L’uomo della Castagne

L’uomo della Castagne

A volte ci sono dei romanzi di grande successo che quando arrivano alla trasposizione cinematografica possono avere una seconda vita, forse anche più interessante della prima. È il caso della Serie Netflix in sei puntate “L’uomo delle Castagne”, tratta dall’omonimo romanzo di Soren Sveistrup.

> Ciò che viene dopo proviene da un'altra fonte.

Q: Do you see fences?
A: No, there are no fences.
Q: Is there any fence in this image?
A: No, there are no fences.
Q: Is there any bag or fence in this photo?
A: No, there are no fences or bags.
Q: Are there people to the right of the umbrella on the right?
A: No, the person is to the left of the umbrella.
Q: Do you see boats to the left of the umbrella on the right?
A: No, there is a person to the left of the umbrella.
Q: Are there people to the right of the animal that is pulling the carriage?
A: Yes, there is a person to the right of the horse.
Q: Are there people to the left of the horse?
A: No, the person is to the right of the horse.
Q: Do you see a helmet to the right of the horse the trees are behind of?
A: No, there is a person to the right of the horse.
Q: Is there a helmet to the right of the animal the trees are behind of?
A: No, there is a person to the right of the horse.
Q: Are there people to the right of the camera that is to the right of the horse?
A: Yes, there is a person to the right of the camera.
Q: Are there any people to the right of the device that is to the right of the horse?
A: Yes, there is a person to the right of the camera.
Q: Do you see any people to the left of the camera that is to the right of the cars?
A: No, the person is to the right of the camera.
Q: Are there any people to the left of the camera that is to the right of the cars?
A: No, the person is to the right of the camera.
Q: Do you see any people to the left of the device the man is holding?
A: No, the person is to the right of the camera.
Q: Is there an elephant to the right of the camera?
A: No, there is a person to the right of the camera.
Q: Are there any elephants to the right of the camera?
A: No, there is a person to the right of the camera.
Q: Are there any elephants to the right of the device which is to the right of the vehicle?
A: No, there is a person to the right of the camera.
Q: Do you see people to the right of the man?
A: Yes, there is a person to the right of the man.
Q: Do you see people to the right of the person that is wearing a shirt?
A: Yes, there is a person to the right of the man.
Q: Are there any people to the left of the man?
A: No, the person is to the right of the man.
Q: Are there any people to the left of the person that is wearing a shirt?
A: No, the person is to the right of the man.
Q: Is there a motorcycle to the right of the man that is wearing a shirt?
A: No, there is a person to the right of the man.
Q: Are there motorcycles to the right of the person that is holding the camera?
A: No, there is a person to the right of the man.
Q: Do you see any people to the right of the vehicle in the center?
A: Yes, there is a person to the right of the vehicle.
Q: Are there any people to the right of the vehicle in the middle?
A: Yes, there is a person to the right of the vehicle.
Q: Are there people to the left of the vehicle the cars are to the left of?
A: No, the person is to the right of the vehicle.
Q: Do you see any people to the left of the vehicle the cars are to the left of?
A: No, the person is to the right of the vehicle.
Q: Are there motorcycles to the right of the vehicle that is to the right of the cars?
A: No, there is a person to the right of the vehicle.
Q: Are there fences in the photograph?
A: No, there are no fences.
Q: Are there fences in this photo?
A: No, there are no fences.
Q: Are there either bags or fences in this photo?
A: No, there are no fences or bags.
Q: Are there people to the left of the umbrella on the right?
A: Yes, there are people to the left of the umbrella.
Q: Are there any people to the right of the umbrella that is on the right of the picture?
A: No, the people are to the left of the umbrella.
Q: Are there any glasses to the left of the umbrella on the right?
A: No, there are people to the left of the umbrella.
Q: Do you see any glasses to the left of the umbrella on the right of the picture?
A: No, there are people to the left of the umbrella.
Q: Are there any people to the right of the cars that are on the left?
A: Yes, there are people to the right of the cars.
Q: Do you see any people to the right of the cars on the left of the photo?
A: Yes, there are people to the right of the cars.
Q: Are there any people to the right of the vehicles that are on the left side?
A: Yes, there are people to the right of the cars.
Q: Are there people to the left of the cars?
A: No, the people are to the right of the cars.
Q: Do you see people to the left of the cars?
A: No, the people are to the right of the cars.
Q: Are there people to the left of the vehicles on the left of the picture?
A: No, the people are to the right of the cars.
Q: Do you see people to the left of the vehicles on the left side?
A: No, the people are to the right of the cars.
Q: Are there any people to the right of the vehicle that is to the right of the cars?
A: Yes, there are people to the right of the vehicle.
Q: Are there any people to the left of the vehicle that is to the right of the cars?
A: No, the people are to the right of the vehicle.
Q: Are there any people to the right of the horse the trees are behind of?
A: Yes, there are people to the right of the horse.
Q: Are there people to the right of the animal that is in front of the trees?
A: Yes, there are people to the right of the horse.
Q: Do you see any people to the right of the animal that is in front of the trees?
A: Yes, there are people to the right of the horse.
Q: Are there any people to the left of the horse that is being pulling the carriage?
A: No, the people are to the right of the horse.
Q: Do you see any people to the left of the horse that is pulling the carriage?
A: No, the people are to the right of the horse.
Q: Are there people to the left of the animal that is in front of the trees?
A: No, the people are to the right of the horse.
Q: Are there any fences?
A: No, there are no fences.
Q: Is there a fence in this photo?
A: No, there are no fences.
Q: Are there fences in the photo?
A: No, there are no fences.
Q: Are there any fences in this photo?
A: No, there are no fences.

Siamo in un tranquillo sobborgo di Copenaghen, dove in un parco giochi in una ventosa mattina di ottobre la polizia scopre una giovane donna brutalmente assassinata e senza una mano. Accanto al corpo, c’è un omino fatto di castagne. Il caso è assegnato alla giovane detective Naia Thulin e al suo nuovo e temporaneo partner Mark Hess, un poliziotto che ha avuto dei problemi nell’Interpol e viene rimandato in Danimarca per un periodo di sospensione.  La coppia ben presto scopre sull’omino una prova misteriosa che lo collega a una ragazza scomparsa un anno prima e creduta morta, la figlia della politica Rosa Hartung.

Ci sono diversi aspetti che meritano di essere sottolineati in questa serie, partendo dal rapporto conflittuale tra i due poliziotti, dovuto al disinteresse di Hess nella prima fase delle indagini. Sarà però la sua testardaggine e il suo fiuto a metterli sulla pista giusta. Come piace a noi appassionati di slow thriller, la vita personale dei due irrompe e accompagna la vicenda della trama principale, nella persona della figlia di Naia che non capisce perché la madre sia sempre assente e la lasci con il nonno, e nel drammatico passato della famiglia di Hess.  

Interessante pure il rapporto tra politica e polizia. Con i vertici di questi ultimi che sono disposti a chiudere degli occhi su delle prove per non mutare equilibri più grandi di loro. L’evoluzione del personaggio di Rosa Hartung è emblematico. Voleva mettersi il passato alle spalle, convinta che la ragione l’avrebbe riportata al suo ruolo di ministro, lenendo le ferite per la scomparsa della figlia, ma poi il cuore della madre e i sentimenti prendono il sopravvento.

C’è poi il tema di fondo che sta tanto a cuore all’assassino: chi può dirsi veramente una buona madre?

È una serie che ci sentiamo di consigliare e se volete recuperare il romanzo, meglio ancora. Quest’ultimo è scritto in modo molto asciutto, con capitoli corti densi di dialoghi e azioni. Uno stile che potremmo definire cinematografico, ma, nonostante le quasi 500 pagine, riesce a tenere sempre alta la tensione, salvo qualche passaggio forse non chiarissimo. La capacità dell’autore di descrivere la violenza senza fronzoli appare in certi punti quasi ostentatamente horror. Nel complesso si tratta di un gran bel poliziesco, robusto e piacevole.